Van Diest also has a pain management specialist, Dr. Christian Ledet, who has a clinic twice per month in their specialty clinic space. He helps manage chronic pain patients, both with procedures like epidural injections, and with prescribing medication.

“We refer patients with addiction and rehab needs to Community and Family Resources locally, and then to any other rehab facility that might have openings, as needed,” said Ehn.

Ehn noted the importance of using prescription medications as prescribed.

“Medications are prescribed in specific ways to help ensure safety and efficacy.
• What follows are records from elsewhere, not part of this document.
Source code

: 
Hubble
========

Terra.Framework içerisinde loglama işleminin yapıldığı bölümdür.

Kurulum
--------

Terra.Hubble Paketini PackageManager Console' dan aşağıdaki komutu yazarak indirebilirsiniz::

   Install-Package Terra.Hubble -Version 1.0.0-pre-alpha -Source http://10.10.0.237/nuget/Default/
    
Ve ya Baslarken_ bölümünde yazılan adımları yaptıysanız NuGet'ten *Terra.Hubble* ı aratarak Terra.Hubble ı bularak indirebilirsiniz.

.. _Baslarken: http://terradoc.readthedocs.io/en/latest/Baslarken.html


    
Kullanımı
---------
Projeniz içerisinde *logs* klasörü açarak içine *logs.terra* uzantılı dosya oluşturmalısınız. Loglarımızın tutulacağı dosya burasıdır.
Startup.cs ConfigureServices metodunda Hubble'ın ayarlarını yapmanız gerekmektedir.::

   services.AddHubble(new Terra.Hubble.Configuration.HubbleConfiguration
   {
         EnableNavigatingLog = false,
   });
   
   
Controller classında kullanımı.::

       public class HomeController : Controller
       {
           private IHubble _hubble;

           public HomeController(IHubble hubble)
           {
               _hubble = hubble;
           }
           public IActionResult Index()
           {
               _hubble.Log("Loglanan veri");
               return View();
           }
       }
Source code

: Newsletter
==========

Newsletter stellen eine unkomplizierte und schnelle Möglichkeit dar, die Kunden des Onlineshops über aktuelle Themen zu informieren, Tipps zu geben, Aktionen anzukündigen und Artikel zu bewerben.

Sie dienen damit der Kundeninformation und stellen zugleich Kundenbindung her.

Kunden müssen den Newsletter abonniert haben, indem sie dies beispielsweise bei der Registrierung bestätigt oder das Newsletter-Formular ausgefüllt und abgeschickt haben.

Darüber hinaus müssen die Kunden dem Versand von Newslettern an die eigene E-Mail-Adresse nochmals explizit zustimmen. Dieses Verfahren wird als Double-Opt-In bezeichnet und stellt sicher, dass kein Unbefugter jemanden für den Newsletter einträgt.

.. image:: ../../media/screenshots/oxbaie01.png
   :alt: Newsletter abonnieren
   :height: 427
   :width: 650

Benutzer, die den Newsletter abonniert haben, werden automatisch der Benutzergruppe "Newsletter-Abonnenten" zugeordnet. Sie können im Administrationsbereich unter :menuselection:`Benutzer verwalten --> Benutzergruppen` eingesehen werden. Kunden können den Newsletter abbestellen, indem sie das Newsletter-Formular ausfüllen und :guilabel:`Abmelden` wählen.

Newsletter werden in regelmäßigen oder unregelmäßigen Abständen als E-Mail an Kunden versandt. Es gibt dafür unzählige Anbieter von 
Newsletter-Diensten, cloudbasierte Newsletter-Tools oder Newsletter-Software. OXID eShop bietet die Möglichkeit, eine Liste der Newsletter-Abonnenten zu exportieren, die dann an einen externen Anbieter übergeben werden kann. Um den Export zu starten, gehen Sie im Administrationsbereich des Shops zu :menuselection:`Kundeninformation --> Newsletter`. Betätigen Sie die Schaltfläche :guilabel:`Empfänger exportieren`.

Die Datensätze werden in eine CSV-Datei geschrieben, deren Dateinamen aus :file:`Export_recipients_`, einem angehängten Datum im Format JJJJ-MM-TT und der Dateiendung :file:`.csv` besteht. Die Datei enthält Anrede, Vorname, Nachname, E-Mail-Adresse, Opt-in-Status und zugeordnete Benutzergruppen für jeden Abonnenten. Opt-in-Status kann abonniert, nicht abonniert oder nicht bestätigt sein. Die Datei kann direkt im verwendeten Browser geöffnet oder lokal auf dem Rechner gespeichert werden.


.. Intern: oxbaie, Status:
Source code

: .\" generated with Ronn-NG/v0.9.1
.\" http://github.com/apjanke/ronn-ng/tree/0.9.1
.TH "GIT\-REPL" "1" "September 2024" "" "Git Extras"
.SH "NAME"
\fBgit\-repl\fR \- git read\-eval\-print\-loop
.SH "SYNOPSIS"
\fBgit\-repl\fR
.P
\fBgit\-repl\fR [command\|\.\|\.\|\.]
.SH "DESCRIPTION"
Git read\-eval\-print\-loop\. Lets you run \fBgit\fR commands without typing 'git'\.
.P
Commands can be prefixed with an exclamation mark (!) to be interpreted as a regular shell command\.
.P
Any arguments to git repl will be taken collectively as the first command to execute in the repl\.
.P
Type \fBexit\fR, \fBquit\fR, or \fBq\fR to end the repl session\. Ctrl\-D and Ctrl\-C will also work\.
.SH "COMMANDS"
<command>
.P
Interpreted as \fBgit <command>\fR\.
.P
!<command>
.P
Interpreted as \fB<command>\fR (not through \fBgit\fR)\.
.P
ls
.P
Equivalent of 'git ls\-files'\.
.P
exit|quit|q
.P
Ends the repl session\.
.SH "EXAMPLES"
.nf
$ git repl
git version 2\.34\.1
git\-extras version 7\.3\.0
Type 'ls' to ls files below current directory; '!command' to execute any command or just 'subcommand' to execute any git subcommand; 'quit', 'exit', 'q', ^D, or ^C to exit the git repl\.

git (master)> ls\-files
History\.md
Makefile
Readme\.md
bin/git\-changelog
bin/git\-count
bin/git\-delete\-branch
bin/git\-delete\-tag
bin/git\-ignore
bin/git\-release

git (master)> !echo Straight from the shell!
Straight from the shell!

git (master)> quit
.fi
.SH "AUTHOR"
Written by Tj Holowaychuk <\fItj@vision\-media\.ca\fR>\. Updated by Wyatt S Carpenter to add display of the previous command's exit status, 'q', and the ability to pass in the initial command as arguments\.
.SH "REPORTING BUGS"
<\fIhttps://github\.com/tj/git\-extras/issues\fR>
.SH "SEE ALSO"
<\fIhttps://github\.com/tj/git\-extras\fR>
If you choose to use your medicine in a manner different from the prescription, you risk potentially taking too much of the medicine, which could be dangerous or too little of the medicine, which would not be efficacious. “We are seeing more and more opioid overdoses that are unintentional,” Ehn said. “If you give your medication to someone else, they could have a medical condition or be taking another medication that could interact in a dangerous way with your medication.”

Illegal substances are not regulated in any way, making them detrimental to users. Often, street drugs may have many different compounds in them that could be dangerous.

“The use of these drugs can lead to addiction and dependence, which can cause people to give up on other areas of their life to seek this substance,” Ehn said. “People lose jobs, family members, homes, health in the pursuit of these substances.”

“Our team at Van Diest is committed to the health of Hamilton County. I strongly encourage people to be proactive about their health. Preventing illness is so important and will help people to live a healthier life, and avoid the need for a lot of chronic medication,” said Ehn.

Ehn said the hospital offers services such as health coach. Angela Ehlert, RN helps people meet their goals and manage chronic conditions.

“If you are struggling with chronic pain, we can work to find a way to help that may not involve chronic pain medication. And if you are struggling with addiction or dependence issues, we can help you find the right resources to get through this,” Ehn said.